Ruth Linhart is a Fellow of the Institute for East Asian Studies at Vienna University, and her personal website makes available online much of her research on women's history in Japan and Europe. Most of the site is in German, but there is a section of articles published in English. These include articles on: female pearl divers (ama); the poet Takuboku Ishikawa; and the literary critic and feminist Yasuko Imai. The home page menu leads to sections on: Japanologie (Japanology); Zeitgeschichte (contemporary history); Texte und Reportage (articles and reports); Reisen (travels); and Gedichte (poems). At the top of the home page are icons of some of Linhart's books, leading to e-texts (some complete, some extracts). The 'Neu' (new) heading leads to recently published articles. There are also links to other relevant websites and to other sites relating to Linhart's various interests.
The home page of Sharon Kinsella offers full-text academic papers of interest to researchers in Japanese popular culture and girlhood. Kinsella obtained "her Ph.D from Oxford University in 1996 and was an Assistant Professor of Sociology at Yale University until 2004". Kinsella is the author of 'Adult Manga: culture and power in contemporary Japanese society' (University of Hawaii Press, 2000). Her website offers a full listing of her publications, and has free full-text papers such as: 'The Japanization of European youth'; 'Amateur manga subculture and the otaku panic'; 'Cuties in Japan', and 'Adult manga: pro-establishment pop-culture in the 1990s'. This will be a useful website for those seeking an insight into the gender issues in manga, the role of the otaku in Japanese popular culture, and the place of 'cuteness' in Japanese contemporary girlhood.

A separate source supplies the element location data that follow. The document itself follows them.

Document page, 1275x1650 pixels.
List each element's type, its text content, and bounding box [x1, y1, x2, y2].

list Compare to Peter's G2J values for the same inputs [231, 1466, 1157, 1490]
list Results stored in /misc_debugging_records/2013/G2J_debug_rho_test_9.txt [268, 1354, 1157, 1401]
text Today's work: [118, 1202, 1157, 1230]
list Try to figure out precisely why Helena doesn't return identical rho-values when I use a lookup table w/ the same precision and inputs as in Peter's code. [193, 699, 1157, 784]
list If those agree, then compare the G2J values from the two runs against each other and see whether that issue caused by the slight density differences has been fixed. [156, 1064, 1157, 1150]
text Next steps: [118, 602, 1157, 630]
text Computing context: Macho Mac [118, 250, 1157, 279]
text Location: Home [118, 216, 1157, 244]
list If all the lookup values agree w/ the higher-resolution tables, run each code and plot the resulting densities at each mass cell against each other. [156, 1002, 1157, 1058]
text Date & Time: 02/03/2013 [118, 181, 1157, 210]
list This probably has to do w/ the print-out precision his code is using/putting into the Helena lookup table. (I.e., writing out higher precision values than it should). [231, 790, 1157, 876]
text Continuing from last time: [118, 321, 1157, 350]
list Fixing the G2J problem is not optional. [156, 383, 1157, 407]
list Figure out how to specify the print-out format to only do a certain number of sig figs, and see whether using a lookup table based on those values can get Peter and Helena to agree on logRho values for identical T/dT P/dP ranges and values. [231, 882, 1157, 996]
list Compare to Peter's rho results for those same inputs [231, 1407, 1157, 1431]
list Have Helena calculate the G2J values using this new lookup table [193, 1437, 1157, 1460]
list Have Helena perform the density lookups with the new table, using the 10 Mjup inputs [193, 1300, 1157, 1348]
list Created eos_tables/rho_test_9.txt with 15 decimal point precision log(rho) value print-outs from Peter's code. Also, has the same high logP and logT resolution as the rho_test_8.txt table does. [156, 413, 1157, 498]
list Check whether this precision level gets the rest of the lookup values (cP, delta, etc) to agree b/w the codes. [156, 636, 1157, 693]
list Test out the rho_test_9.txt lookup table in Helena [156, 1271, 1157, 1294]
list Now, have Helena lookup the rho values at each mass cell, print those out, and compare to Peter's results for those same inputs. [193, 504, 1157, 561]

This website is the home page of Druann Pagliassotti, a researcher who is examining the Japanese 'yaio' genre within manga. This is a comics genre about... "same-sex romance and/or sexual relations". There is a short description of the research, a reader survey to download, and also a bibliographic wiki, the 'Yaoi Research Wiki Board' which is a unique guide to the sparse academic and fan literature on the topic. The fan/reader survey offers "13 in-depth questions", which may act as exemplars for researchers in this and similar fields. The researcher has gained his Ph.D. and is now a tenured professor in media studies at the California Lutheran University, California. This will be an interesting - if somewhat sparse - starting point for those seeking guidance about how to start to examine queer comic genres in Japanese manga.